═══ Records shown ═══
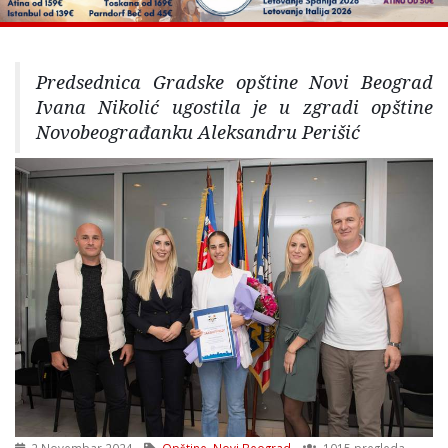
Predsednica Gradske opštine Novi Beograd
Ivana Nikolić ugostila je u zgradi opštine
Novobeograđanku Aleksandru Perišić
2 Novembar 2024
Opštine
,
Novi Beograd
1015 pregleda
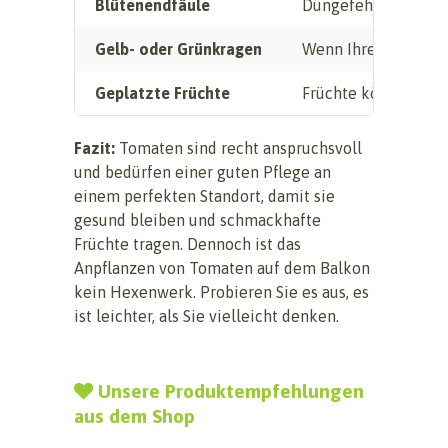
Blütenendfäule
Düngefehler können 
Gelb- oder Grünkragen
Wenn Ihre Tomaten n
Geplatzte Früchte
Früchte können Riss
Fazit:
Tomaten sind recht anspruchsvoll
und bedürfen einer guten Pflege an
einem perfekten Standort, damit sie
gesund bleiben und schmackhafte
Früchte tragen. Dennoch ist das
Anpflanzen von Tomaten auf dem Balkon
kein Hexenwerk. Probieren Sie es aus, es
ist leichter, als Sie vielleicht denken.
Unsere Produktempfehlungen
aus dem Shop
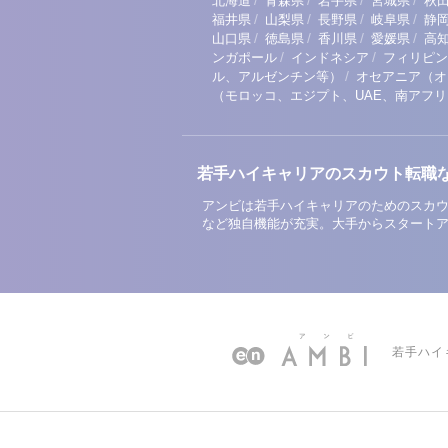
/
/
/
/
北海道
青森県
岩手県
宮城県
秋
/
/
/
/
福井県
山梨県
長野県
岐阜県
静
/
/
/
/
山口県
徳島県
香川県
愛媛県
高
/
/
ンガポール
インドネシア
フィリピン
/
ル、アルゼンチン等）
オセアニア（オ
（モロッコ、エジプト、UAE、南アフ
若手ハイキャリアのスカウト転職
アンビは若手ハイキャリアのためのスカウ
など独自機能が充実。大手からスタート
若手ハイ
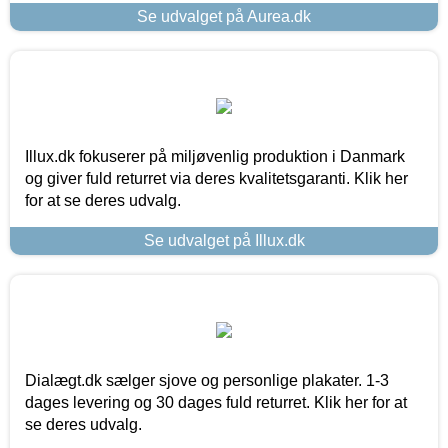
Se udvalget på Aurea.dk
Illux.dk fokuserer på miljøvenlig produktion i Danmark
og giver fuld returret via deres kvalitetsgaranti. Klik her
for at se deres udvalg.
Se udvalget på Illux.dk
Dialægt.dk sælger sjove og personlige plakater. 1-3
dages levering og 30 dages fuld returret. Klik her for at
se deres udvalg.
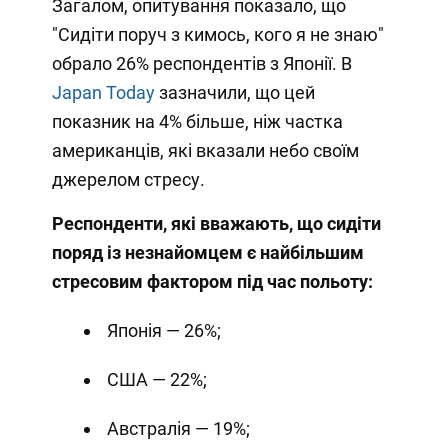
Загалом, опитування показало, що
"Сидіти поруч з кимось, кого я не знаю"
обрало 26% респондентів з Японії. В
Japan Today
зазначили, що цей
показник на 4% більше, ніж частка
американців, які вказали небо своїм
джерелом стресу.
Респонденти, які вважають, що сидіти
поряд із незнайомцем є найбільшим
стресовим фактором під час польоту:
Японія — 26%;
США — 22%;
Австралія — 19%;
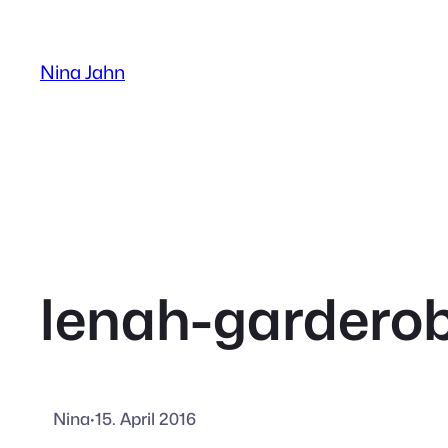
Zum
Inhalt
Nina Jahn
springen
lenah-garderob
Nina
·
15. April 2016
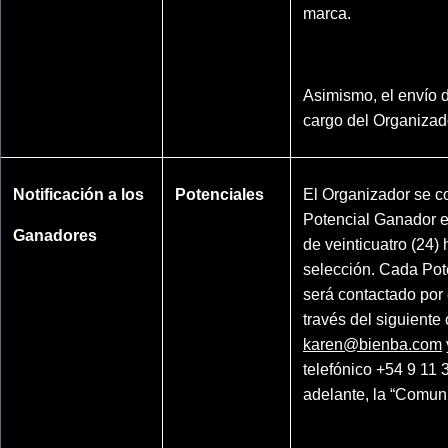
marca.
Asimismo, el envío d
cargo del Organizad
Notificación a los
Potenciales
El Organizador se 
Potencial Ganador 
Ganadores
de veinticuatro (24)
selección. Cada Po
será contactado por
través del siguiente 
karen@bienba.com
telefónico +54 9 11
adelante, la “Comuni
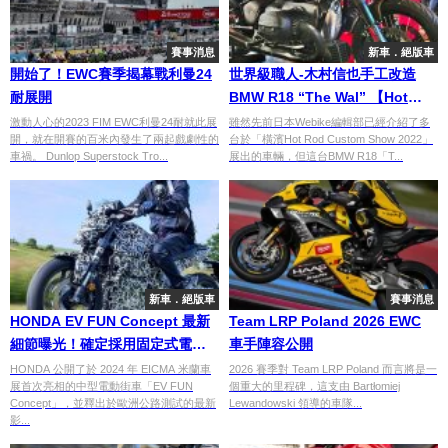
賽事消息
新車．絕版車
開始了！EWC賽季揭幕戰利曼24
世界級職人-木村信也手工改造
耐展開
BMW R18 “The Wal” 【Hot
Rod Show 2022】
激動人心的2023 FIM EWC利曼24耐就此展
雖然先前日本Webike編輯部已經介紹了多
開，就在開賽的百米內發生了兩起戲劇性的
台於「橫濱Hot Rod Custom Show 2022」
車禍。 Dunlop Superstock Tro...
展出的車輛，但這台BMW R18「T...
新車．絕版車
賽事消息
HONDA EV FUN Concept 最新
Team LRP Poland 2026 EWC
細節曝光！確定採用固定式電池
車手陣容公開
與 CCS2 快速充電
HONDA 公開了於 2024 年 EICMA 米蘭車
2026 賽季對 Team LRP Poland 而言將是一
展首次亮相的中型電動街車「EV FUN
個重大的里程碑，這支由 Bartłomiej
Concept」，並釋出於歐洲公路測試的最新
Lewandowski 領導的車隊...
影...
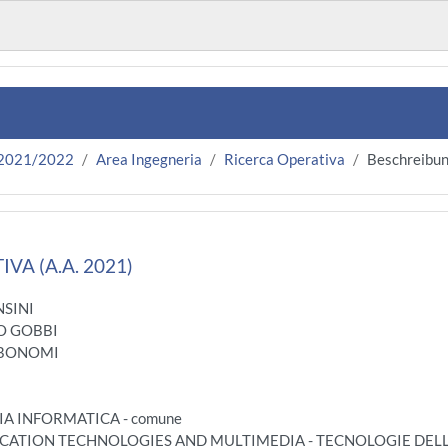
 2021/2022
Area Ingegneria
Ricerca Operativa
Beschreibu
VA (A.A. 2021)
NSINI
O GOBBI
 BONOMI
RIA INFORMATICA - comune
NICATION TECHNOLOGIES AND MULTIMEDIA - TECNOLOGIE DEL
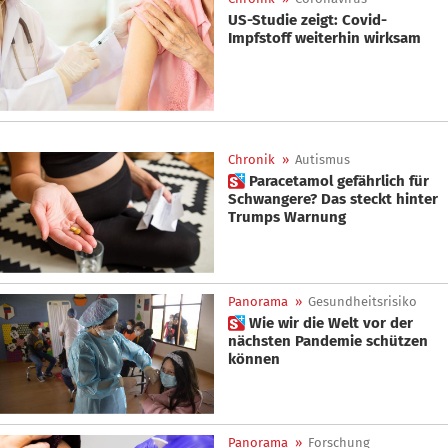
US-Studie zeigt: Covid-
Impfstoff weiterhin wirksam
Chronik
»
Autismus
 Paracetamol gefährlich für
Schwangere? Das steckt hinter
Trumps Warnung
Panorama
»
Gesundheitsrisiko
 Wie wir die Welt vor der
nächsten Pandemie schützen
können
Panorama
»
Forschung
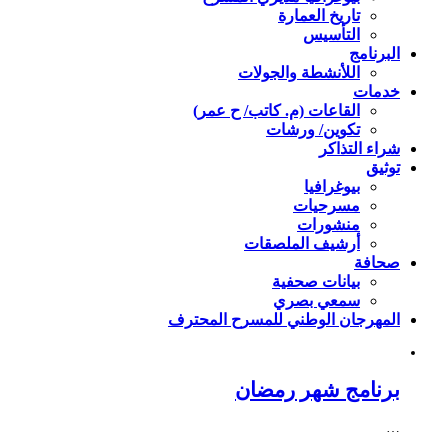
تاريخ العمارة
التأسيس
البرنامج
اللأنشطة والجولات
خدمات
القاعات (م. كاتب/ ح عمر)
تكوين/ ورشات
شراء التذاكر
توثيق
بيوغرافيا
مسرحيات
منشورات
أرشيف الملصقات
صحافة
بيانات صحفية
سمعي بصري
المهرجان الوطني للمسرح المحترف
برنامج شهر رمضان
…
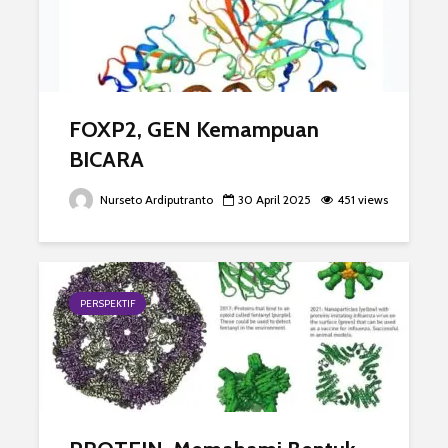
FOXP2, GEN Kemampuan
BICARA
Nurseto Ardiputranto
30 April 2025
451 views
PERSPEKTIF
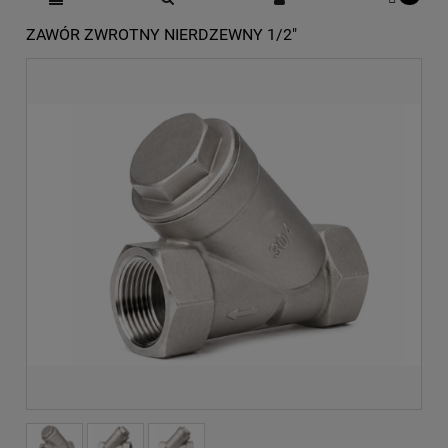
ZAWÓR ZWROTNY NIERDZEWNY 1/2"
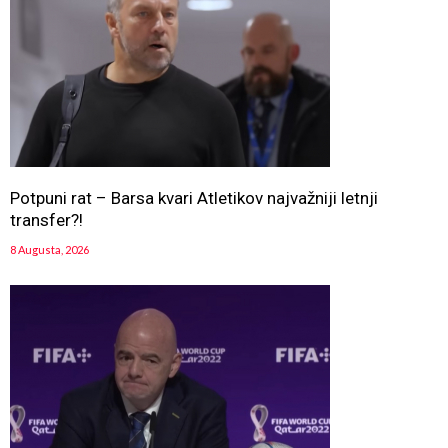
Potpuni rat – Barsa kvari Atletikov najvažniji letnji
transfer?!
8 Augusta, 2026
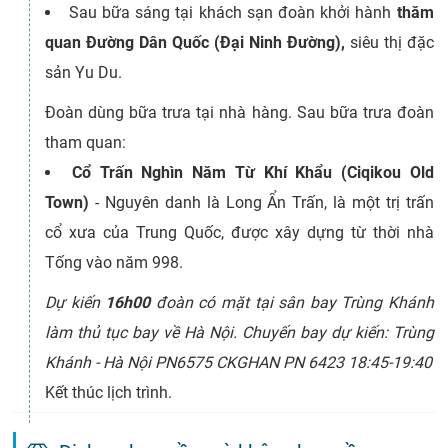
Sau bữa sáng tại khách sạn đoàn khởi hành
thăm
quan Đường Dân Quốc (Đại Ninh Đường),
siêu thị đặc
sản Yu Du.
Đoàn dùng bữa trưa tại nhà hàng. Sau bữa trưa đoàn
tham quan:
Cổ Trấn Nghìn Năm Từ Khí Khẩu (Ciqikou Old
Town)
- Nguyên danh là Long Ẩn Trấn, là một trị trấn
cổ xưa của Trung Quốc, được xây dựng từ thời nhà
Tống vào năm 998.
Dự kiến
16h00
đoàn có mặt tại sân bay Trùng Khánh
làm thủ tục bay về Hà Nội. Chuyến bay dự kiến: Trùng
Khánh - Hà Nội PN6575 CKGHAN PN 6423 18:45-19:40
Kết thúc lịch trình.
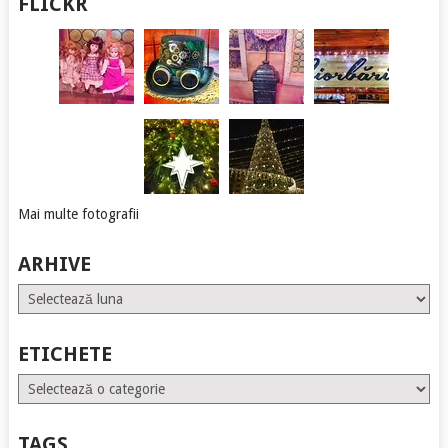
FLICKR
Mai multe fotografii
ARHIVE
Arhive
ETICHETE
Etichete
TAGS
═══
_Work request_:
Go through the data and copy every line that includes "Khánh".

_Answer to this problem_:
đoàn có mặt tại sân bay Trùng Khánh
Khánh - Hà Nội PN6575 CKGHAN PN 6423 18:45-19:40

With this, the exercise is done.